── Records supplied

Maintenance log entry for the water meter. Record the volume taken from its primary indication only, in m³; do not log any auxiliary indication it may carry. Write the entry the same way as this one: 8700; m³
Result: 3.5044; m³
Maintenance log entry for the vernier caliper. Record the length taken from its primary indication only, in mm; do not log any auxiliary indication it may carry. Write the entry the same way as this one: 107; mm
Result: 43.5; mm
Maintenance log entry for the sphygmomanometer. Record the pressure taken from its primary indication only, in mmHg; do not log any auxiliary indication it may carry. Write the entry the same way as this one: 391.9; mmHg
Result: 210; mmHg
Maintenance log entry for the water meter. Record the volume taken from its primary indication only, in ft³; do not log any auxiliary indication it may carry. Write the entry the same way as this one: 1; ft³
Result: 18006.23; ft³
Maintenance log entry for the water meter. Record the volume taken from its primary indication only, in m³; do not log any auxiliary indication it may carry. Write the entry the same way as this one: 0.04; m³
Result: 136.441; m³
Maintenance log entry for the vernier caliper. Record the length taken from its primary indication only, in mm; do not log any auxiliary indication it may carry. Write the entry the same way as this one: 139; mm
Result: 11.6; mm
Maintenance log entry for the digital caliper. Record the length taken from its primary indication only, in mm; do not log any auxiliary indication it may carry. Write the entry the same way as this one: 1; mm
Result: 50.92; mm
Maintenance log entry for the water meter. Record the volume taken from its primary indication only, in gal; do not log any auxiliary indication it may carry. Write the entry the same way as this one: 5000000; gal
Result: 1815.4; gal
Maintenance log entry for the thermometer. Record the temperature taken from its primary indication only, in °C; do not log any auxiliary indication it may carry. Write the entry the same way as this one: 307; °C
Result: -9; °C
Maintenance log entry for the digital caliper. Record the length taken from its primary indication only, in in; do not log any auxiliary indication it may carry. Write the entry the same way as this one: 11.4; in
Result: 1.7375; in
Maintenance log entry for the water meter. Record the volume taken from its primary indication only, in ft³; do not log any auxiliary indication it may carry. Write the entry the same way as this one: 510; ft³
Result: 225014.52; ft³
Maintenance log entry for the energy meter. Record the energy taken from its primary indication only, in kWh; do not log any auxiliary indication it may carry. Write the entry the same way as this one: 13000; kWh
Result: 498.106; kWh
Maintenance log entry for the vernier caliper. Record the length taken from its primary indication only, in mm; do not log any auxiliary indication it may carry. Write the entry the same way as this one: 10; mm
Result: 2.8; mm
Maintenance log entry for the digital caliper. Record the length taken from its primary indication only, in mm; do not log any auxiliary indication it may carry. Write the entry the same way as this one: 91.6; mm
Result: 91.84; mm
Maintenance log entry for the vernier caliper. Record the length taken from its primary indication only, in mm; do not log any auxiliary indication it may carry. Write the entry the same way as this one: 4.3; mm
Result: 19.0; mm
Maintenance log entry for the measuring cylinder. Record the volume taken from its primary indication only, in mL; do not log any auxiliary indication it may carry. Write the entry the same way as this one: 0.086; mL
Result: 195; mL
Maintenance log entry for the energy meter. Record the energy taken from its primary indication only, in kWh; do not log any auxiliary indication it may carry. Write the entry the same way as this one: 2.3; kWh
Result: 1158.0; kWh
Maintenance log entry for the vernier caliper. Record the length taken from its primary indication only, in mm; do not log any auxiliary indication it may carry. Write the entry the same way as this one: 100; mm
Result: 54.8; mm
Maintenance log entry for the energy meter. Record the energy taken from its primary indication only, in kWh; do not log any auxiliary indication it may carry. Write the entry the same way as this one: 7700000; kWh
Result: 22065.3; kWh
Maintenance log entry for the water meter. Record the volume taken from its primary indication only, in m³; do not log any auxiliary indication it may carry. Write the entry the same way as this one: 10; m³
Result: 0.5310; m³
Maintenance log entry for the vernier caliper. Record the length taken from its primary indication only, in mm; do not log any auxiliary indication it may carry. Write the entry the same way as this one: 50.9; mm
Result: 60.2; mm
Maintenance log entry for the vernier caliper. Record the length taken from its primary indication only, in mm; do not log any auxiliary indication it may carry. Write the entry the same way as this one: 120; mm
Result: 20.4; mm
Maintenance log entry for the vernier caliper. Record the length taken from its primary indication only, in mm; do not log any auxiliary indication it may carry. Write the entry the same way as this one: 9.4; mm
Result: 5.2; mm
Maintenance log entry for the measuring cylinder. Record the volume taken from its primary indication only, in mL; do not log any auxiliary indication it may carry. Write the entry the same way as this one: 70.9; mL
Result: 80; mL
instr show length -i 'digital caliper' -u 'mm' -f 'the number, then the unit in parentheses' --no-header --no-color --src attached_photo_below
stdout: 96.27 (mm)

────

_Instructions for the task:_ Reproduce the records starting at the line that contains "one: 4.3; mm" and ending at the line that contains "Result: 80; mL", swapping "Maintenance log entry" for "Service log entry" throughout and leaving everything else unchanged. Give only those lines.

_Answer to this problem:_
Service log entry for the vernier caliper. Record the length taken from its primary indication only, in mm; do not log any auxiliary indication it may carry. Write the entry the same way as this one: 4.3; mm
Result: 19.0; mm
Service log entry for the measuring cylinder. Record the volume taken from its primary indication only, in mL; do not log any auxiliary indication it may carry. Write the entry the same way as this one: 0.086; mL
Result: 195; mL
Service log entry for the energy meter. Record the energy taken from its primary indication only, in kWh; do not log any auxiliary indication it may carry. Write the entry the same way as this one: 2.3; kWh
Result: 1158.0; kWh
Service log entry for the vernier caliper. Record the length taken from its primary indication only, in mm; do not log any auxiliary indication it may carry. Write the entry the same way as this one: 100; mm
Result: 54.8; mm
Service log entry for the energy meter. Record the energy taken from its primary indication only, in kWh; do not log any auxiliary indication it may carry. Write the entry the same way as this one: 7700000; kWh
Result: 22065.3; kWh
Service log entry for the water meter. Record the volume taken from its primary indication only, in m³; do not log any auxiliary indication it may carry. Write the entry the same way as this one: 10; m³
Result: 0.5310; m³
Service log entry for the vernier caliper. Record the length taken from its primary indication only, in mm; do not log any auxiliary indication it may carry. Write the entry the same way as this one: 50.9; mm
Result: 60.2; mm
Service log entry for the vernier caliper. Record the length taken from its primary indication only, in mm; do not log any auxiliary indication it may carry. Write the entry the same way as this one: 120; mm
Result: 20.4; mm
Service log entry for the vernier caliper. Record the length taken from its primary indication only, in mm; do not log any auxiliary indication it may carry. Write the entry the same way as this one: 9.4; mm
Result: 5.2; mm
Service log entry for the measuring cylinder. Record the volume taken from its primary indication only, in mL; do not log any auxiliary indication it may carry. Write the entry the same way as this one: 70.9; mL
Result: 80; mL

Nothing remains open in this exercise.